Aim
Can you turn every line of the listing below into a numbered list, leaving out any blank lines?

Saved data entries
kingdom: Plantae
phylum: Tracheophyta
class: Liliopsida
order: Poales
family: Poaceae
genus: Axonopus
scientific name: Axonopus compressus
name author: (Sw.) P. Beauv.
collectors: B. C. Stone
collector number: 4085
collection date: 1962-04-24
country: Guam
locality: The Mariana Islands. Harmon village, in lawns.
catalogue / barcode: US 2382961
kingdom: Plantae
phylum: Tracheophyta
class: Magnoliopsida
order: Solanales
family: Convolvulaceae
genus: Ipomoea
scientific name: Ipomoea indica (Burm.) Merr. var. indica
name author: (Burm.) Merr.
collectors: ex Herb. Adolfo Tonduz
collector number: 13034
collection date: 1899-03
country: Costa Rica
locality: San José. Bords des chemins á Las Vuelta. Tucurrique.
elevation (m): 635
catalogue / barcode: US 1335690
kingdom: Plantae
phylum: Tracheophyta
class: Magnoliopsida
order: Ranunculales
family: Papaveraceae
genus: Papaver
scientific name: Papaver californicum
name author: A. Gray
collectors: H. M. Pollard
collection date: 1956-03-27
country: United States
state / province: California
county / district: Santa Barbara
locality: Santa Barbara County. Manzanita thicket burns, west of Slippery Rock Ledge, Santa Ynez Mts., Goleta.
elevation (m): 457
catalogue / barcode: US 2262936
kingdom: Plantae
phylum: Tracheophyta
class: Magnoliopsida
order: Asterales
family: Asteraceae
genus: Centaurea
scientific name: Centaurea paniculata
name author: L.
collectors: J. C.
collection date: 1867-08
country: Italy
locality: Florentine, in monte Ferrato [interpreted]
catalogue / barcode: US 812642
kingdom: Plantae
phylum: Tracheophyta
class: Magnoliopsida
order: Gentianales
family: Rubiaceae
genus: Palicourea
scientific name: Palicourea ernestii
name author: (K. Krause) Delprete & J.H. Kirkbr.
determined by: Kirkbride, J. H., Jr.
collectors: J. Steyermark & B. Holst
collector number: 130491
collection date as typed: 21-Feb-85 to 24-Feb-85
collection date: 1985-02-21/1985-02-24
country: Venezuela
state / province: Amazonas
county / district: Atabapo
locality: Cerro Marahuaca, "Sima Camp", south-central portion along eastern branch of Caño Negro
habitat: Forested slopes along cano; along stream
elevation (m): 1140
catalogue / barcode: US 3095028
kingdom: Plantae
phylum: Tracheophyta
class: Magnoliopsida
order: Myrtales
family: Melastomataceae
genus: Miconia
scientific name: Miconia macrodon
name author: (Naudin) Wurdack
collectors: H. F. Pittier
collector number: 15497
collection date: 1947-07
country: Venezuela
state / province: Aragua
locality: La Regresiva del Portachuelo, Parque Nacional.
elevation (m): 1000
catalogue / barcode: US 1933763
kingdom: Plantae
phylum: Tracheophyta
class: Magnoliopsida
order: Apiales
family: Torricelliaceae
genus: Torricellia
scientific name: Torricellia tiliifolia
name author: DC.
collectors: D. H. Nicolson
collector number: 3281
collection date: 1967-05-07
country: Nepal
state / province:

Task solution
1. kingdom: Plantae
2. phylum: Tracheophyta
3. class: Liliopsida
4. order: Poales
5. family: Poaceae
6. genus: Axonopus
7. scientific name: Axonopus compressus
8. name author: (Sw.) P. Beauv.
9. collectors: B. C. Stone
10. collector number: 4085
11. collection date: 1962-04-24
12. country: Guam
13. locality: The Mariana Islands. Harmon village, in lawns.
14. catalogue / barcode: US 2382961
15. kingdom: Plantae
16. phylum: Tracheophyta
17. class: Magnoliopsida
18. order: Solanales
19. family: Convolvulaceae
20. genus: Ipomoea
21. scientific name: Ipomoea indica (Burm.) Merr. var. indica
22. name author: (Burm.) Merr.
23. collectors: ex Herb. Adolfo Tonduz
24. collector number: 13034
25. collection date: 1899-03
26. country: Costa Rica
27. locality: San José. Bords des chemins á Las Vuelta. Tucurrique.
28. elevation (m): 635
29. catalogue / barcode: US 1335690
30. kingdom: Plantae
31. phylum: Tracheophyta
32. class: Magnoliopsida
33. order: Ranunculales
34. family: Papaveraceae
35. genus: Papaver
36. scientific name: Papaver californicum
37. name author: A. Gray
38. collectors: H. M. Pollard
39. collection date: 1956-03-27
40. country: United States
41. state / province: California
42. county / district: Santa Barbara
43. locality: Santa Barbara County. Manzanita thicket burns, west of Slippery Rock Ledge, Santa Ynez Mts., Goleta.
44. elevation (m): 457
45. catalogue / barcode: US 2262936
46. kingdom: Plantae
47. phylum: Tracheophyta
48. class: Magnoliopsida
49. order: Asterales
50. family: Asteraceae
51. genus: Centaurea
52. scientific name: Centaurea paniculata
53. name author: L.
54. collectors: J. C.
55. collection date: 1867-08
56. country: Italy
57. locality: Florentine, in monte Ferrato [interpreted]
58. catalogue / barcode: US 812642
59. kingdom: Plantae
60. phylum: Tracheophyta
61. class: Magnoliopsida
62. order: Gentianales
63. family: Rubiaceae
64. genus: Palicourea
65. scientific name: Palicourea ernestii
66. name author: (K. Krause) Delprete & J.H. Kirkbr.
67. determined by: Kirkbride, J. H., Jr.
68. collectors: J. Steyermark & B. Holst
69. collector number: 130491
70. collection date as typed: 21-Feb-85 to 24-Feb-85
71. collection date: 1985-02-21/1985-02-24
72. country: Venezuela
73. state / province: Amazonas
74. county / district: Atabapo
75. locality: Cerro Marahuaca, "Sima Camp", south-central portion along eastern branch of Caño Negro
76. habitat: Forested slopes along cano; along stream
77. elevation (m): 1140
78. catalogue / barcode: US 3095028
79. kingdom: Plantae
80. phylum: Tracheophyta
81. class: Magnoliopsida
82. order: Myrtales
83. family: Melastomataceae
84. genus: Miconia
85. scientific name: Miconia macrodon
86. name author: (Naudin) Wurdack
87. collectors: H. F. Pittier
88. collector number: 15497
89. collection date: 1947-07
90. country: Venezuela
91. state / province: Aragua
92. locality: La Regresiva del Portachuelo, Parque Nacional.
93. elevation (m): 1000
94. catalogue / barcode: US 1933763
95. kingdom: Plantae
96. phylum: Tracheophyta
97. class: Magnoliopsida
98. order: Apiales
99. family: Torricelliaceae
100. genus: Torricellia
101. scientific name: Torricellia tiliifolia
102. name author: DC.
103. collectors: D. H. Nicolson
104. collector number: 3281
105. collection date: 1967-05-07
106. country: Nepal
107. state / province:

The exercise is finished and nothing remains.